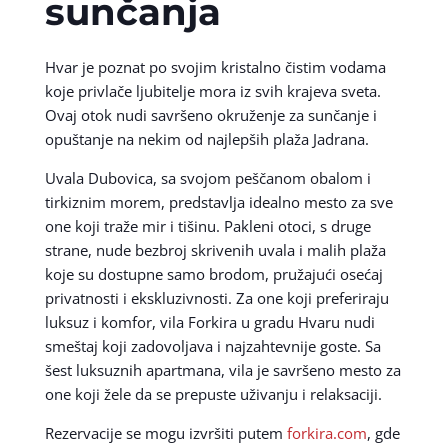
sunčanja
Hvar je poznat po svojim kristalno čistim vodama
koje privlače ljubitelje mora iz svih krajeva sveta.
Ovaj otok nudi savršeno okruženje za sunčanje i
opuštanje na nekim od najlepših plaža Jadrana.
Uvala Dubovica, sa svojom peščanom obalom i
tirkiznim morem, predstavlja idealno mesto za sve
one koji traže mir i tišinu. Pakleni otoci, s druge
strane, nude bezbroj skrivenih uvala i malih plaža
koje su dostupne samo brodom, pružajući osećaj
privatnosti i ekskluzivnosti. Za one koji preferiraju
luksuz i komfor, vila Forkira u gradu Hvaru nudi
smeštaj koji zadovoljava i najzahtevnije goste. Sa
šest luksuznih apartmana, vila je savršeno mesto za
one koji žele da se prepuste uživanju i relaksaciji.
Rezervacije se mogu izvršiti putem
forkira.com
, gde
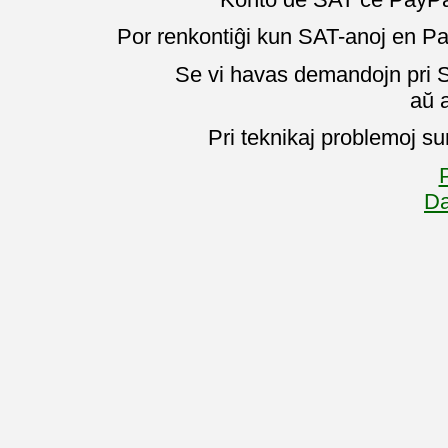
Por renkontiĝi kun SAT-anoj en Pa
Se vi havas demandojn pri SA
aŭ 
Pri teknikaj problemoj su
P
Da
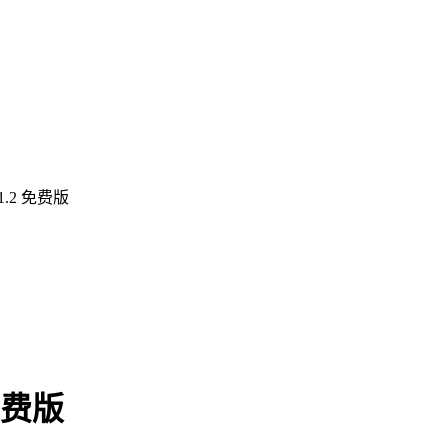
.2 免费版
免费版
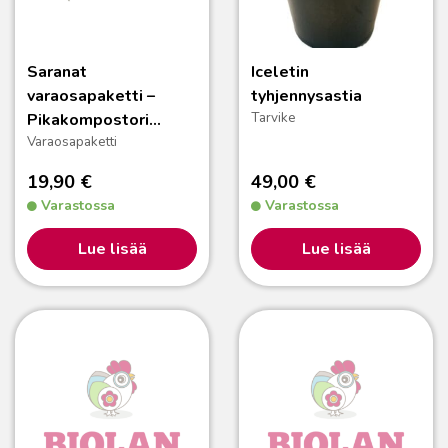
Saranat
Iceletin
varaosapaketti –
tyhjennysastia
Tarvike
Pikakompostori
Varaosapaketti
220eco
19,90
€
49,00
€
Varastossa
Varastossa
Lue lisää
Lue lisää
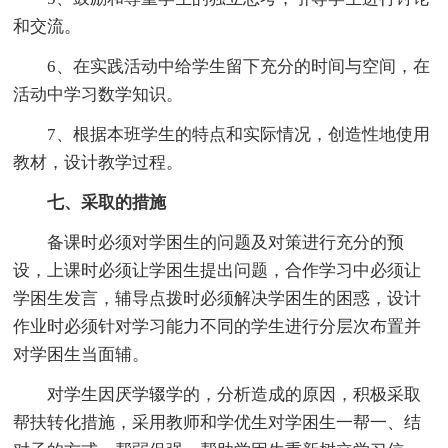
和交流。
6、在实践活动中给学生留下充分的时间与空间，在
活动中学习数学知识。
7、根据本班学生的特点和实际情况，创造性地使用
教材，设计教学过程。
七、采取的措施
备课时必须对学困生的问题及对策进行充分的预
设，上课时必须让学困生提出问题，合作学习中必须让
学困生发言，辅导点拨时必须解决学困生的困惑，设计
作业时必须针对学习能力不同的学生进行分层次布置并
对学困生当面辅。
对学生因厌学辍学的，分析造成的原因，积极采取
帮扶转化措施，采用教师和学优生对学困生一帮一、结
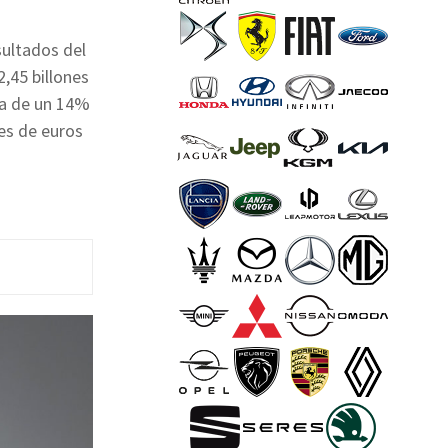
sultados del
,45 billones
ata de un 14%
es de euros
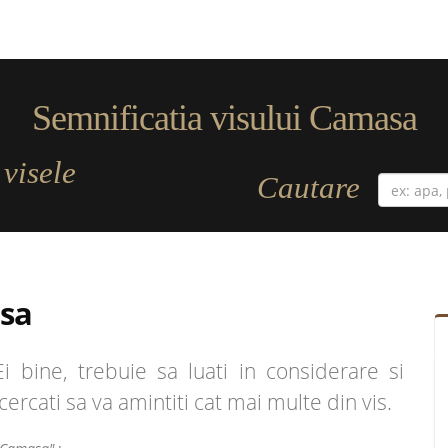
Semnificatia visului Camasa
visele
a
Cautare
sa
bine, trebuie sa luati in considerare si
ncercati sa va amintiti cat mai multe din vis.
_ _ _ _
How to complete this task - Return the line containing "备课时必须对学困生的问题及对策进行充分的预" and every line after it through the end of the records above, exactly and nothing else, but not the pictures.

Solved exercise -
备课时必须对学困生的问题及对策进行充分的预
设，上课时必须让学困生提出问题，合作学习中必须让
学困生发言，辅导点拨时必须解决学困生的困惑，设计
作业时必须针对学习能力不同的学生进行分层次布置并
对学困生当面辅。
对学生因厌学辍学的，分析造成的原因，积极采取
帮扶转化措施，采用教师和学优生对学困生一帮一、结
sultados del
,45 billones
ata de un 14%
es de euros
Semnificatia visului Camasa
visele
a
Cautare
sa
bine, trebuie sa luati in considerare si
ncercati sa va amintiti cat mai multe din vis.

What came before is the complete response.